There was much talk about last years "changes" at the university. Surprisingly, nobody seems to be interested anymore in the topic. At least this is the impression that I first got, when I went to the public hearing event at the Meilahti campus. The lecture hall 1 of Haartman Institute, where the hearing was supposed to take place, was completely empty when I arrived. Because only a handful of people had bothered to show up, the hearing had been moved to a table in the nearby Cafeteria.
Hardly noticed by anyone, a review group has started its work to analyze the "changes" at the University of Helsinki, which took place during the last one and a half years. I guess the idea was to figure out what preventable mistakes have been done. According to this university source*, Jukka Kola, who is the public face for many of the controversial decisions during this period, got to decide himself about the members of the review group. Because of this, the review group will have to be very careful not to appear biased in their report.
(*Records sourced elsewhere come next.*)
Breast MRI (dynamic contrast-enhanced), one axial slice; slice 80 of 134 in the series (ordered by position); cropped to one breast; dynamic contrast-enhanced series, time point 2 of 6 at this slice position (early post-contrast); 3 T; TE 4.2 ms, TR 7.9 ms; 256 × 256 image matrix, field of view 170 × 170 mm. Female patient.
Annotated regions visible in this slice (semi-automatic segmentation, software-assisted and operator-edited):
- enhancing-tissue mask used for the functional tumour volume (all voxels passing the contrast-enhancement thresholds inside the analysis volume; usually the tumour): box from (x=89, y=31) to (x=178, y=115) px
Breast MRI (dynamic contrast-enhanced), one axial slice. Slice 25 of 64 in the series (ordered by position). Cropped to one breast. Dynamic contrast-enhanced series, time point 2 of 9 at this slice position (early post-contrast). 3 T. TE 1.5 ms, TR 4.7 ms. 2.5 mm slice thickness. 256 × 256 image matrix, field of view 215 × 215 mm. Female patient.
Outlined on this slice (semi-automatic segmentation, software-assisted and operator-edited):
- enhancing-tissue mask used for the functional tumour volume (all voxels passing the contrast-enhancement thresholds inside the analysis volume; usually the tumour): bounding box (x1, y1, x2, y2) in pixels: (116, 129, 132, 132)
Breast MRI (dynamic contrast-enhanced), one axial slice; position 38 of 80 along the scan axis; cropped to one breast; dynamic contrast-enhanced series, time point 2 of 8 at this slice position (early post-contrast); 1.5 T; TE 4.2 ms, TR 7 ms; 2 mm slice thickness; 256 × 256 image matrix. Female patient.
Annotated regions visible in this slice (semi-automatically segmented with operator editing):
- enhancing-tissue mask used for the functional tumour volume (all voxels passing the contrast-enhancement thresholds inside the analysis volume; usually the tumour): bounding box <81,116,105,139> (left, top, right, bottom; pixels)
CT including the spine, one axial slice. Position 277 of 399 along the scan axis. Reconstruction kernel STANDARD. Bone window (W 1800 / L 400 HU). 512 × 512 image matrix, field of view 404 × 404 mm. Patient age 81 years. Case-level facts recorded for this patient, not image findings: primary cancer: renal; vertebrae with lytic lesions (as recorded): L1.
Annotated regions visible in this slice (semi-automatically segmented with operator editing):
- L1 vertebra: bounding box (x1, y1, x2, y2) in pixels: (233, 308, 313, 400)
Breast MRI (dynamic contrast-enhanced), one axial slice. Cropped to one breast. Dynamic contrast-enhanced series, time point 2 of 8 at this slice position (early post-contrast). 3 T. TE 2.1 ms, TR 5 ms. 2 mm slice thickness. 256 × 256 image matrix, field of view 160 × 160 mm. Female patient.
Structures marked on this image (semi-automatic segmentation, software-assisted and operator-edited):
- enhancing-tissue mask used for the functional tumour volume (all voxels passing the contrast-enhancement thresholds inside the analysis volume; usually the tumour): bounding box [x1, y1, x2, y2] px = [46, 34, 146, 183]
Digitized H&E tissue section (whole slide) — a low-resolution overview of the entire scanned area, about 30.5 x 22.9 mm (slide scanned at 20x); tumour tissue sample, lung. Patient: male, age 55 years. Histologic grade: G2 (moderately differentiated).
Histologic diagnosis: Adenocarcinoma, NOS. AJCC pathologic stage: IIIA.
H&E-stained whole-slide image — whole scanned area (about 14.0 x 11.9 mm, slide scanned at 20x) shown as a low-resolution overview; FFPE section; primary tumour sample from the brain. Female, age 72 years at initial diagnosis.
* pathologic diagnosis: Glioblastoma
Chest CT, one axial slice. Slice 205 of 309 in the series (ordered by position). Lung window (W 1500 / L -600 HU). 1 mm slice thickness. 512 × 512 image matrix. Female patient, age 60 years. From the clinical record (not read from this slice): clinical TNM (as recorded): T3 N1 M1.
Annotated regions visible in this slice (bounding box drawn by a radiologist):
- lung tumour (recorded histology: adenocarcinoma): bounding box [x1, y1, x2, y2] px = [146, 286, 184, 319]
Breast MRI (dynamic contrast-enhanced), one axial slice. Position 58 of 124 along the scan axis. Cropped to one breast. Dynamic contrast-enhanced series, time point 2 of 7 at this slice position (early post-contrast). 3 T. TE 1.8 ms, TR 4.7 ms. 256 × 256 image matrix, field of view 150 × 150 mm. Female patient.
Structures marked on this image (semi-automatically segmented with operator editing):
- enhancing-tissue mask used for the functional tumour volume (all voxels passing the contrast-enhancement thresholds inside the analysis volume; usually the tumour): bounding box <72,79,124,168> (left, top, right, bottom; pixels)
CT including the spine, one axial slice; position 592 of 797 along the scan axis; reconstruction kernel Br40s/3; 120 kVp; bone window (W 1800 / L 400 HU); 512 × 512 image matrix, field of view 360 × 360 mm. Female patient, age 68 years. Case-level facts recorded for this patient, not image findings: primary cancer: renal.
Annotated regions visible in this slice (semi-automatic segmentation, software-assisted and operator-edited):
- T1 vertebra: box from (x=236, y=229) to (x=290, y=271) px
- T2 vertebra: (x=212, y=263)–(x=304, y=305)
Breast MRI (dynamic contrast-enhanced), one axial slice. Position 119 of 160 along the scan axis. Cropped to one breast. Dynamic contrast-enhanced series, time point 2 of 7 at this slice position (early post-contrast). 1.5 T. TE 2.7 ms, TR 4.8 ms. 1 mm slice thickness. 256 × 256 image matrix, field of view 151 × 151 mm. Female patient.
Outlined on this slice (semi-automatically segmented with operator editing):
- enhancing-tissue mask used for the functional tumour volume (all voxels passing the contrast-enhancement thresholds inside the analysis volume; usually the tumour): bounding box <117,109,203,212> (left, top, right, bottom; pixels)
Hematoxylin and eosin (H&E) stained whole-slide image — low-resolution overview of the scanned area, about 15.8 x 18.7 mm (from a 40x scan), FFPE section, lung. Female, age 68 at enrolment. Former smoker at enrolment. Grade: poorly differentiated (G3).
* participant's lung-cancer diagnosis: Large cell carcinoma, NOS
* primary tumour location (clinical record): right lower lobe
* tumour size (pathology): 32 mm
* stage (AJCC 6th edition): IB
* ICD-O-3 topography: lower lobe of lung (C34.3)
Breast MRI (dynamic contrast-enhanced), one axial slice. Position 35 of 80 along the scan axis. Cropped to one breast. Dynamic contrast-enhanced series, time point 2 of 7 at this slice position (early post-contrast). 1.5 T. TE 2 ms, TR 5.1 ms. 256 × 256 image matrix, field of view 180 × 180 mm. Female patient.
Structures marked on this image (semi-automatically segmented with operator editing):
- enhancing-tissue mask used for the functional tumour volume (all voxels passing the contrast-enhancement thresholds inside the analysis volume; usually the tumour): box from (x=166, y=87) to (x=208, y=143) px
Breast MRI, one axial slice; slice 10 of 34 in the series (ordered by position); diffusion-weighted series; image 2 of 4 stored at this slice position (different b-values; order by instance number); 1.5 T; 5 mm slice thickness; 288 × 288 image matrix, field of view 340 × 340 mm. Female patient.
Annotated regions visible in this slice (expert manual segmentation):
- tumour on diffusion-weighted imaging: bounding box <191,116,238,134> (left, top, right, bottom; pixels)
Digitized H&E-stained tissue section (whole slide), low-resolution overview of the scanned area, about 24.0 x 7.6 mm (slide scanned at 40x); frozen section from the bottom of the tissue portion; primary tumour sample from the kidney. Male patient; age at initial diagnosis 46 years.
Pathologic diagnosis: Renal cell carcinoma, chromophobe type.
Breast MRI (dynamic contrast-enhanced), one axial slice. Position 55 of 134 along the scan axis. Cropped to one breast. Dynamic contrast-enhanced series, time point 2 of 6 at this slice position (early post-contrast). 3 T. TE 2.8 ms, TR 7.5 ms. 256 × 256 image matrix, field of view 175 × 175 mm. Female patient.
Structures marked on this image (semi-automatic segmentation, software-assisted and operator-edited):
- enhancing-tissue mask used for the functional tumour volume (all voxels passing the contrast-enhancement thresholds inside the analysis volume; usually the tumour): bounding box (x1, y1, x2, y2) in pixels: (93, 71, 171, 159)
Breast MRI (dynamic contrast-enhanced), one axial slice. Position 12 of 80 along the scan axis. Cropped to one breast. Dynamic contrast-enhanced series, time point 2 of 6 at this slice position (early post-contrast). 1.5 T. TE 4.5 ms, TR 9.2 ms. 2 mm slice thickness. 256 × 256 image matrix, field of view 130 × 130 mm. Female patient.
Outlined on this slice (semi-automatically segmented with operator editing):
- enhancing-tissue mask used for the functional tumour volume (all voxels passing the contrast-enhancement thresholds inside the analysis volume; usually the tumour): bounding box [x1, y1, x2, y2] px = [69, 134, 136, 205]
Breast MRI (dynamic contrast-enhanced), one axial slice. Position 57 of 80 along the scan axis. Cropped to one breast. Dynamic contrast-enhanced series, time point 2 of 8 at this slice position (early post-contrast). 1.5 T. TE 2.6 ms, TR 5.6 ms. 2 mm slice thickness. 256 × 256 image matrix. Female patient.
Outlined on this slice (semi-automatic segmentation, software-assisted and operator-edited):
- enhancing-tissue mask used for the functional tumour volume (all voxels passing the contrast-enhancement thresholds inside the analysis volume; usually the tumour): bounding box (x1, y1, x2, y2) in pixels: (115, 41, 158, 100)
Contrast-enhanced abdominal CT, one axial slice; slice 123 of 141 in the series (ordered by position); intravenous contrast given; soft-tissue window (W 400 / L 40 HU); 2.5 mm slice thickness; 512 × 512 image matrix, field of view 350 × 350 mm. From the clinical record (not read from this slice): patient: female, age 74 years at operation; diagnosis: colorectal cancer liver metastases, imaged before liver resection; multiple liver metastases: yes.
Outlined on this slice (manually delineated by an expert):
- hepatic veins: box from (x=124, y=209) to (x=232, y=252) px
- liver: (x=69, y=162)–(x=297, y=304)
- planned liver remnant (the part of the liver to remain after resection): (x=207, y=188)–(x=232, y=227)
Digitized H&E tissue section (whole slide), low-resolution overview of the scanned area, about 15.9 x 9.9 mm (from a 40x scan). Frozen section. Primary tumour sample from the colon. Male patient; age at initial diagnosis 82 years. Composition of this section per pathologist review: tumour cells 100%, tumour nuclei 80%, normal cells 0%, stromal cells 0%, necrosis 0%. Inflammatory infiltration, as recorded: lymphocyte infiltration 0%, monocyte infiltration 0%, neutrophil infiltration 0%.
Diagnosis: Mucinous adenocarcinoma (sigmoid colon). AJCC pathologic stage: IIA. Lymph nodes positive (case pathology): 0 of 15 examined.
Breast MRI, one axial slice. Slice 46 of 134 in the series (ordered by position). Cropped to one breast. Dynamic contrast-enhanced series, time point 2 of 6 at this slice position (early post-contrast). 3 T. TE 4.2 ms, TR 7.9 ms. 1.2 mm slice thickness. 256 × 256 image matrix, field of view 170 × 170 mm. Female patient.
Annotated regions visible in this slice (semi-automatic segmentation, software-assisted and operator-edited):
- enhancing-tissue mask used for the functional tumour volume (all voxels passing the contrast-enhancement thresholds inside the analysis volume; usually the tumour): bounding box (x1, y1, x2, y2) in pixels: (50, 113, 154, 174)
Why did so few people participate in something that important? While public hearing events were organized, there was no general announcement that ensured that all employees got to know about these events. Only people following actively the university news* had the chance to see the announcement*, which came on January 27 (more than 3 months later after the decision by the university government to initiate such a review). Most researchers - including myself - are too busy to follow the university news and if it wasn't for other sources, I would not have known about these public hearings either. Among the few participants, I appeared to be the only one from the "researcher" staff group. This disproportionate participation of different staff groups in the public hearings will create already a massive bias. I also doubt that any of those that lost their jobs or whose contracts were not prolonged participated in any of the public hearings. Another, more sinister explanation for the low turnout would be that participation was regarded as being pointless or even counterproductive.
*Not available from the public internet, but only from inside the university.